© Kiya. Image from BigStockPhoto.com
I was visiting in Utah
recently, driving on snowy and icy roads. Having
lived in tropical climates for the past twenty years,
I braked the car intentionally several times to
see if I remembered how to steer out of a slide.
Because I had taken
drivers’ education during the winter, we had
practiced the “skid and recovery” maneuver
in an empty parking lot behind the school. The instructor
had told us that because steering out of a slide
is counter-intuitive, we needed to practice and
practice until it became an automatic response to
do the right thing and not what logic would dictate.
Steering the
Tongue
While I was driving,
I contemplated relationships with family and friends,
with whom I would be in close contact with for a
few days, and I was aware that I would likely have
multiple opportunities for my natural (wo)man to
do all the wrong things and to give in to my first
(and usually wrong) instinct. The comparison was
not lost on me. I told myself to remember to stop
and think before I acted, to do what was counter-intuitive
and “steer out of the skid.”

Exercise materials ▸
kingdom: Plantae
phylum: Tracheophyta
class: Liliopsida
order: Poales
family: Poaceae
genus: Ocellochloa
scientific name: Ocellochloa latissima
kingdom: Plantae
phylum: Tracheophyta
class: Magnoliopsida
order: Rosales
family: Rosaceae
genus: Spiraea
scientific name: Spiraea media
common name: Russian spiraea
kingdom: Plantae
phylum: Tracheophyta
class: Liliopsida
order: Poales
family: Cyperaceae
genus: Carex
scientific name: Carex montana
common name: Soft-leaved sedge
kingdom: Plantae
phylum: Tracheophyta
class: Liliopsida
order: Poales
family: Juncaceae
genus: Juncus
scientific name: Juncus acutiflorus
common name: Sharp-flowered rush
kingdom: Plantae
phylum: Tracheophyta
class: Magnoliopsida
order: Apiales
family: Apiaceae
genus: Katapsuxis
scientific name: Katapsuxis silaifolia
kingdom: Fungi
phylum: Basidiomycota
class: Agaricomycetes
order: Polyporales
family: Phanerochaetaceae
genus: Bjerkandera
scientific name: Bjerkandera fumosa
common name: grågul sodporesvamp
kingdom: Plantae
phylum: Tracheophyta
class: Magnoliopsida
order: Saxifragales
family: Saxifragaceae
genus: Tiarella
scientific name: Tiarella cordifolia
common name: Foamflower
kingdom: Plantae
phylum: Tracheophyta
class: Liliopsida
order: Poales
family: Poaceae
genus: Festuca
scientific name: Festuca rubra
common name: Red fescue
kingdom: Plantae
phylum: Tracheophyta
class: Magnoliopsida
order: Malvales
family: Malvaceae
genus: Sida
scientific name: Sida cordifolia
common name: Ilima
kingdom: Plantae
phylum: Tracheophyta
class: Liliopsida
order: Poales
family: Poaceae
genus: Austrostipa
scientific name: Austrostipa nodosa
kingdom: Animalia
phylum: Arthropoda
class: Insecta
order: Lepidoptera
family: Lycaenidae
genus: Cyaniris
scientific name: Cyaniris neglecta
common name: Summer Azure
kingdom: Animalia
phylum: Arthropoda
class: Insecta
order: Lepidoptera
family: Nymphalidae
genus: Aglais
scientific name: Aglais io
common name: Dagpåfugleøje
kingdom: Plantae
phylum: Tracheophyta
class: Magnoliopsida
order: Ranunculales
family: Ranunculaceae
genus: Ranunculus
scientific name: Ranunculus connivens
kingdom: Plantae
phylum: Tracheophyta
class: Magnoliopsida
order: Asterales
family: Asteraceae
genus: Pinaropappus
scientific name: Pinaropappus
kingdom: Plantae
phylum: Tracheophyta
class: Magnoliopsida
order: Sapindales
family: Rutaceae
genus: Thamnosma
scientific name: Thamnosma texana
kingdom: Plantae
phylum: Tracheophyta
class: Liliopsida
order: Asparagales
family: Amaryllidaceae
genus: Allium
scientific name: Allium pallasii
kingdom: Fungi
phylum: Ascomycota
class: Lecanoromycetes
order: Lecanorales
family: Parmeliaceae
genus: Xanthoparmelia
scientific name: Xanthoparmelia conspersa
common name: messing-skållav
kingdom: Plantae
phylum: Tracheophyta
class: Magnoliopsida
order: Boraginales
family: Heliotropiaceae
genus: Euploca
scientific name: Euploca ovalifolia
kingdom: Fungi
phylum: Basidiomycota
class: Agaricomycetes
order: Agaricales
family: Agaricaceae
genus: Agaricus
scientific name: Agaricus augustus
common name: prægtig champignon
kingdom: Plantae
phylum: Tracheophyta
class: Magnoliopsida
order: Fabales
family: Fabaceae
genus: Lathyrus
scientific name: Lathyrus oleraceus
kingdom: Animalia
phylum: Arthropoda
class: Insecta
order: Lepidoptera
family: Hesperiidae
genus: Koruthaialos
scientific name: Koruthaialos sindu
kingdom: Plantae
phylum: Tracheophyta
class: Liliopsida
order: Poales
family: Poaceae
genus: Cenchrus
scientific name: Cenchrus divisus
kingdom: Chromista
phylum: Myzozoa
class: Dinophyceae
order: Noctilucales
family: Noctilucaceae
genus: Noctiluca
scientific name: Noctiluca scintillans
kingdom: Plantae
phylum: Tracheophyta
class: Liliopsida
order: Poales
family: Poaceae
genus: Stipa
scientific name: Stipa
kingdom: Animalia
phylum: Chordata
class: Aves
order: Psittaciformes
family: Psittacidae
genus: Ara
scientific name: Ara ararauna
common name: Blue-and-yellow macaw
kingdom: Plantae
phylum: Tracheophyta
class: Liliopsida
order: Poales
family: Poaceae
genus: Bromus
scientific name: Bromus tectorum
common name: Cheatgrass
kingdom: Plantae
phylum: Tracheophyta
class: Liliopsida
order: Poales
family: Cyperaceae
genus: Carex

Set task 1 ▸ In the passage on steering out of a skid, where did the driving class practice the "skid and recovery" maneuver?
Set task 2 ▸ Reproduce the entries word for word, from their first line through the line holding "order: Polyporales", inclusive.
The passage and the entries are unrelated.

Task answer 1 ▸ In an empty parking lot behind the school.

Task answer 2 ▸
kingdom: Plantae
phylum: Tracheophyta
class: Liliopsida
order: Poales
family: Poaceae
genus: Ocellochloa
scientific name: Ocellochloa latissima
kingdom: Plantae
phylum: Tracheophyta
class: Magnoliopsida
order: Rosales
family: Rosaceae
genus: Spiraea
scientific name: Spiraea media
common name: Russian spiraea
kingdom: Plantae
phylum: Tracheophyta
class: Liliopsida
order: Poales
family: Cyperaceae
genus: Carex
scientific name: Carex montana
common name: Soft-leaved sedge
kingdom: Plantae
phylum: Tracheophyta
class: Liliopsida
order: Poales
family: Juncaceae
genus: Juncus
scientific name: Juncus acutiflorus
common name: Sharp-flowered rush
kingdom: Plantae
phylum: Tracheophyta
class: Magnoliopsida
order: Apiales
family: Apiaceae
genus: Katapsuxis
scientific name: Katapsuxis silaifolia
kingdom: Fungi
phylum: Basidiomycota
class: Agaricomycetes
order: Polyporales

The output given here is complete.